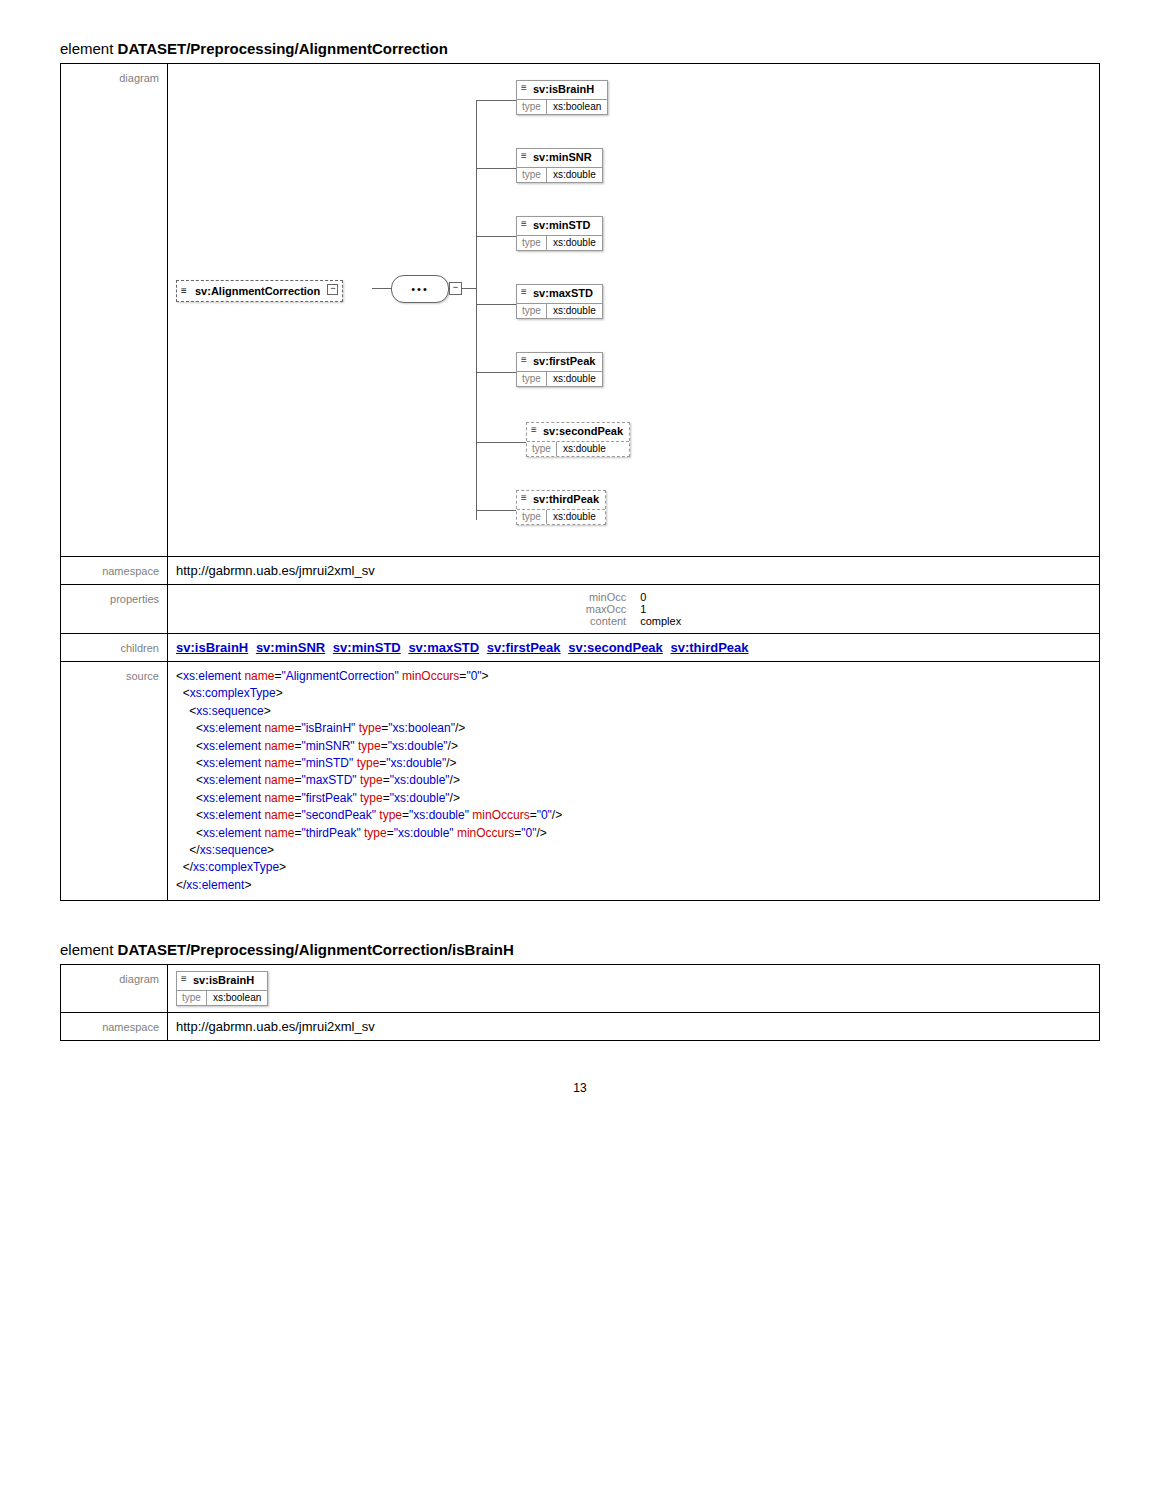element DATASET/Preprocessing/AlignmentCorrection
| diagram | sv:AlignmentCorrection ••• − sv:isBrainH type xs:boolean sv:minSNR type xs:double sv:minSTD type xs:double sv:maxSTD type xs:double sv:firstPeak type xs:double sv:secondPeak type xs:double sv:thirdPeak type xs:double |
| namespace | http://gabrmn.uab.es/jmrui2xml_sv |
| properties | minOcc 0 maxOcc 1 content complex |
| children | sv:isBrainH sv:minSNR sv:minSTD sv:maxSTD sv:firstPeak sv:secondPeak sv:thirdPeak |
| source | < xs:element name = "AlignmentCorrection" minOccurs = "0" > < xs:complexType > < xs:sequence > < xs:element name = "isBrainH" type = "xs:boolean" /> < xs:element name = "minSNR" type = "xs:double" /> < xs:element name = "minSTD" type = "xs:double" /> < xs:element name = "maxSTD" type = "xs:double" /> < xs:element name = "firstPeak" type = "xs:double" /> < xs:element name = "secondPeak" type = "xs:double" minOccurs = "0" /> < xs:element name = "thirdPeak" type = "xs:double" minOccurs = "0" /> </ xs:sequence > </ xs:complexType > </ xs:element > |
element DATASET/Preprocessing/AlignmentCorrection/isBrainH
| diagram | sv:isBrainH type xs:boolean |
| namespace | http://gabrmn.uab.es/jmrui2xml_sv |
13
============================================================
What the task requires.
Every record above should be transcribed exactly; the pictures stay out of the copy.

Solution to this exercise.
element DATASET/Preprocessing/AlignmentCorrection
| diagram | sv:AlignmentCorrection ••• − sv:isBrainH type xs:boolean sv:minSNR type xs:double sv:minSTD type xs:double sv:maxSTD type xs:double sv:firstPeak type xs:double sv:secondPeak type xs:double sv:thirdPeak type xs:double |
| namespace | http://gabrmn.uab.es/jmrui2xml_sv |
| properties | minOcc 0 maxOcc 1 content complex |
| children | sv:isBrainH sv:minSNR sv:minSTD sv:maxSTD sv:firstPeak sv:secondPeak sv:thirdPeak |
| source | < xs:element name = "AlignmentCorrection" minOccurs = "0" > < xs:complexType > < xs:sequence > < xs:element name = "isBrainH" type = "xs:boolean" /> < xs:element name = "minSNR" type = "xs:double" /> < xs:element name = "minSTD" type = "xs:double" /> < xs:element name = "maxSTD" type = "xs:double" /> < xs:element name = "firstPeak" type = "xs:double" /> < xs:element name = "secondPeak" type = "xs:double" minOccurs = "0" /> < xs:element name = "thirdPeak" type = "xs:double" minOccurs = "0" /> </ xs:sequence > </ xs:complexType > </ xs:element > |
element DATASET/Preprocessing/AlignmentCorrection/isBrainH
| diagram | sv:isBrainH type xs:boolean |
| namespace | http://gabrmn.uab.es/jmrui2xml_sv |
13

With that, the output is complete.